Anti-government protests entered a fourth week on Monday with mass sit-ins to press for early elections. Rival protests were also held.
A 42-year-old man who worked for local government in the Andean state of Merida died from a gunshot in the neck at a rally in favour of President Nicolas Maduro‘s government, the state ombudsman and prosecutor’s office said.
Another 54-year-old man died after being shot in the chest during a protest in the western agricultural state of Barinas, the state prosecutor’s office added without specifying the circumstances.
An opposition party, Justice First, said the protest the man was in was against Maduro when it was targeted by pro-government “paramilitaries”.
The latest deaths come amid a month of protests that have sparked politically-motivated shootings and clashes between security forces armed with rubber bullets and tear gas and protesters wielding rocks and Molotov cocktails.
According to a Reuters count, 11 of those killed have died during night-time looting.
The opposition’s main demands are for early elections, the release of jailed activists and autonomy for the opposition-led Congress.
But protests are also fuelled by the crippling economic crisis in the oil-rich nation of 30 million people.
Maduro’s government accuses foes of seeking a violent coup with US assistance.
Demonstrators on Monday wore the yellow, blue and red colours of Venezuela’s flag and held signs denouncing shortages, inflation and violent crime as they chanted: “This government has fallen!”
In the capital, they streamed from several points on to a major highway where hundreds of people sat, carrying bags of supplies, playing card games, and shielding themselves from the sun with hats and umbrellas.
In western Tachira, at another of the sit-ins planned for all of Venezuela’s 23 states, some played the board-game Ludo in the street, while others played football or enjoyed street theatre.
At protests in southern Bolivar state, a university professor gave a lecture on politics while some people sat down to play Scrabble and others cooked soup over small fires in the streets.

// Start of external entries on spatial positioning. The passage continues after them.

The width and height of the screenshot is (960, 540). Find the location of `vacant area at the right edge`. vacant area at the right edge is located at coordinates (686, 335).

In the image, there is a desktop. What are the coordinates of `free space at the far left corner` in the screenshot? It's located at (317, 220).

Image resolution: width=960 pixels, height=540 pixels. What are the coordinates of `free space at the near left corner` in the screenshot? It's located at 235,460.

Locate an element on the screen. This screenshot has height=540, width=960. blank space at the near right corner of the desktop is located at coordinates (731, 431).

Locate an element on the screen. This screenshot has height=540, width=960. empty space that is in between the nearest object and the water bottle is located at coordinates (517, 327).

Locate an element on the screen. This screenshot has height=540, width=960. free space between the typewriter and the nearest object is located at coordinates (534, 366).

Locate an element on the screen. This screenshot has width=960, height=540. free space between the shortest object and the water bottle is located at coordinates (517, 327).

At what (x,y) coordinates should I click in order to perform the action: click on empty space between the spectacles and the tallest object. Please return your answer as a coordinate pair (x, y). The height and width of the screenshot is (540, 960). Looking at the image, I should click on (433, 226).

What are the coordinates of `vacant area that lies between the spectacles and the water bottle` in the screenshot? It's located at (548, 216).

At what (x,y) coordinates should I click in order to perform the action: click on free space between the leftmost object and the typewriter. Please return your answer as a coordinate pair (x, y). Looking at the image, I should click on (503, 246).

“In the morning they appear peaceful, in the afternoon they turn into terrorists and at night bandits and killers,” senior Socialist Party official Diosdado Cabello said. “Let me tell them straight: we’re not going, Nicolas [Maduro] is not going.”

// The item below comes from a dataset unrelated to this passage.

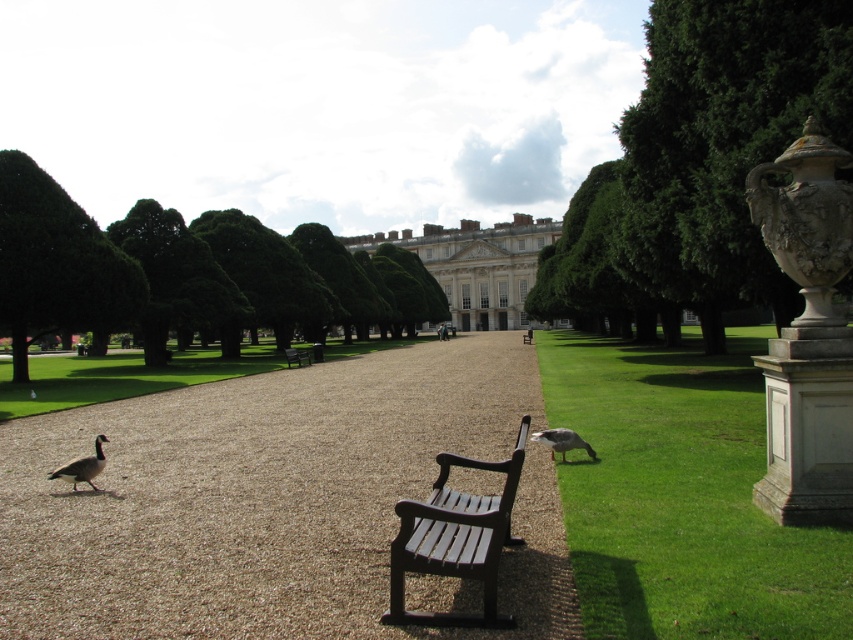
You are standing at the entrance of the park and see the point marked at coordinate (55, 262). What object is located at that point?

The point at coordinate (55, 262) corresponds to the green leafy tree at upper left.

The unrest is Venezuela’s worst since 2014 when 43 people died in months of mayhem sparked by protests against Maduro, the 54-year-old successor to late leftist leader Hugo Chavez.
The latest protests began when the pro-government Supreme Court assumed the powers of the opposition-controlled Congress. The court quickly reversed course, but its widely condemned move still galvanised the opposition.
The government’s disqualification from public office of two-time presidential candidate Henrique Capriles, who would be an opposition favourite to replace Maduro, gave further impetus to the demonstrations.